Il est très difficile d’estimer la valeur terminale car elle est définie à la date où les
prévisions de développement ne sont plus pertinentes. Aussi l’analyste considère-t-il
souvent que l’entreprise entre en phase de maturité au terme de l’horizon explicite.

La valeur terminale la plus couramment utilisée est fondée sur un taux (𝒈) de
croissance à l’infini d’un flux normatif (formule de Gordon-Shapiro) :

𝐹𝑙𝑢𝑥 𝑛𝑜𝑟𝑚𝑎𝑡𝑖𝑓
Valeur de l entreprise en fin d horizon explicite =
𝑘−𝑔

Toute la difficulté se concentre donc sur le choix du flux terminal et du taux de


croissance à l’infini. Le flux normatif doit être cohérent avec les hypothèses
retenues lors de l’étude du plan d’affaires. Il dépend de la croissance à long terme, de
la politique d’investissements et de l’évolution du BFR de l’entreprise. Enfin, il peut
ne pas être identique au dernier flux du plan d’affaires en particulier (i) dans des
secteurs cycliques car il représente alors le flux moyen que l’entreprise devrait
générer de l’horizon explicite jusqu’à l’infini, (ii) si la croissance prévue pour la
dernière année de l’horizon explicite diffère sensiblement de la croissance à l’infini.

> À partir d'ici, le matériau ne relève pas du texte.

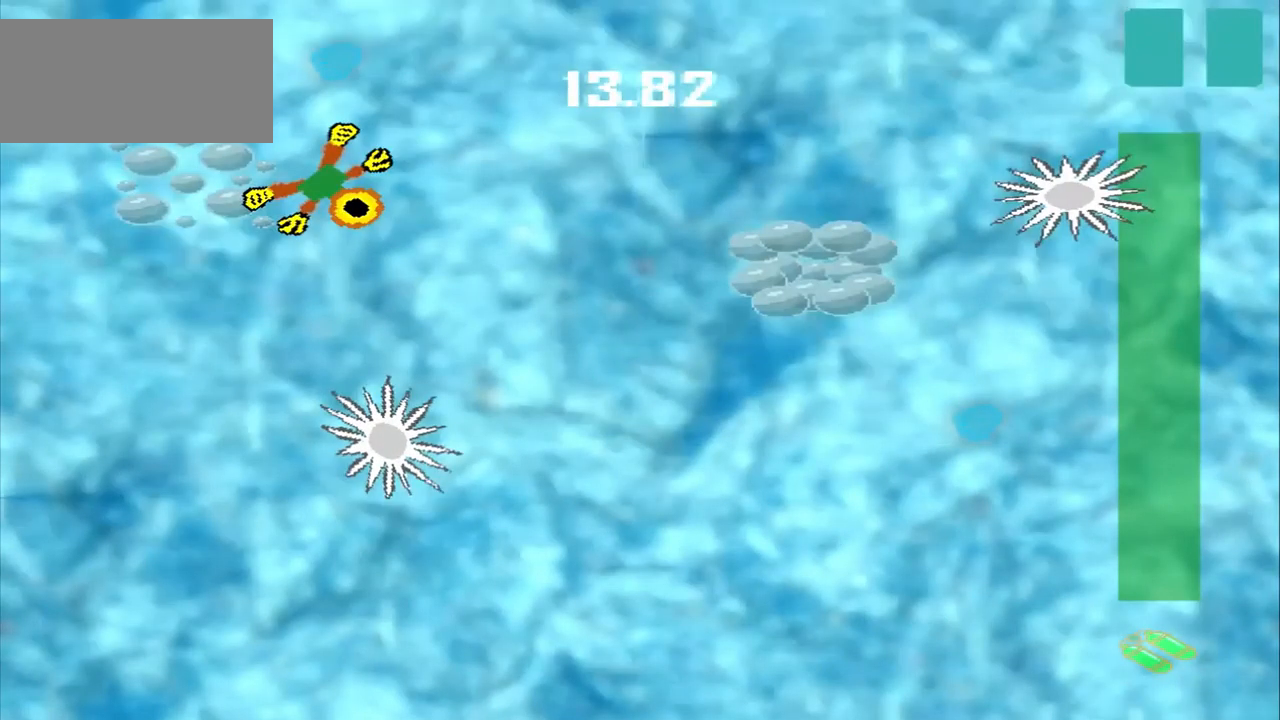
{"dt_ms": 500, "buttons": [], "left_stick": "down-right", "events": []}
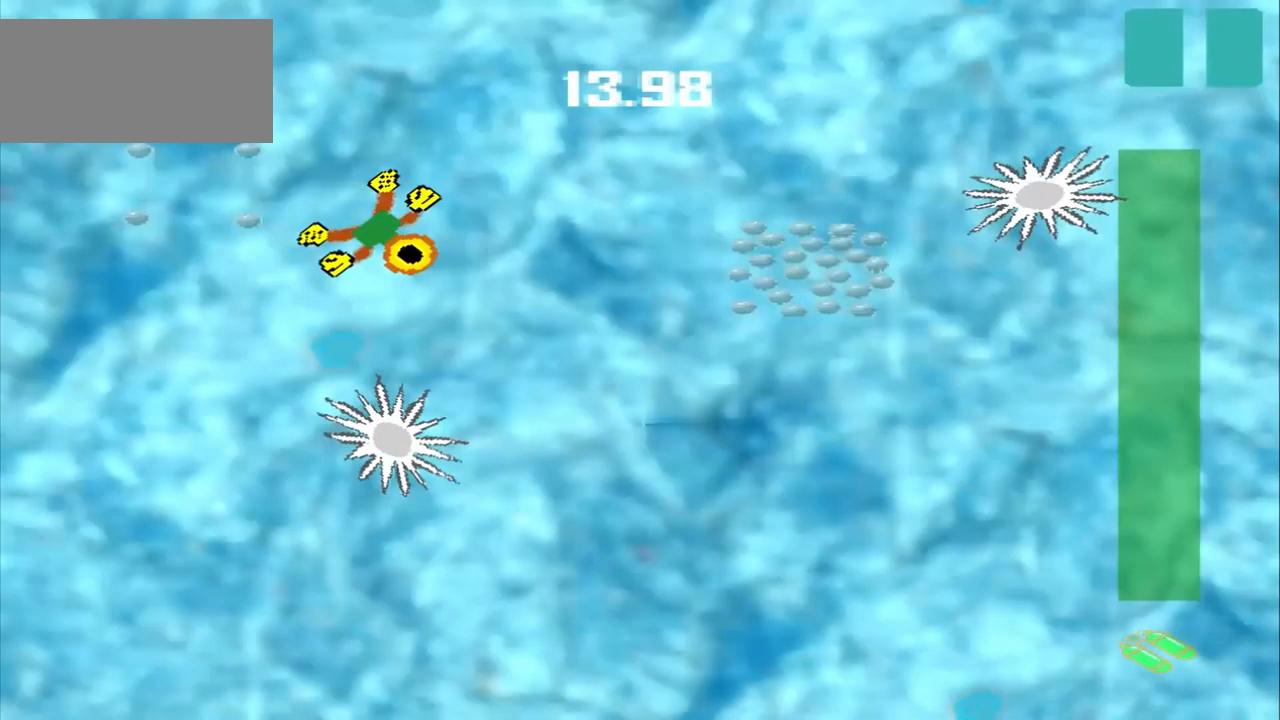
{"dt_ms": 500, "buttons": ["CROSS"], "left_stick": "right", "events": [[334, "CROSS", "down"], [334, "left_stick", "right"]]}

Concernant le taux de croissance à l’infini, il faut garder la tête froide :


 au-delà de la croissance à l’infini du flux de trésorerie normatif, c’est la
croissance à long terme de la rentabilité économique et de l’activité sur
laquelle il convient de s’interroger. Quelle est la pérennité de la rente ? La
croissance du marché est-elle durable ?
 mais surtout, le taux moyen de croissance à l’infini d’une entreprise ne peut
pas être significativement supérieur au taux de croissance à long terme de
l’économie. Ainsi, si le taux d’inflation anticipé à long terme est de 2 % et que
la croissance réelle anticipée de l’économie à long terme est de 2 %, choisir un
taux de croissance à l’infini supérieur à 4 % revient à dire que l’entreprise va
prendre toujours plus de poids dans l’économie. Ceci est totalement irréaliste.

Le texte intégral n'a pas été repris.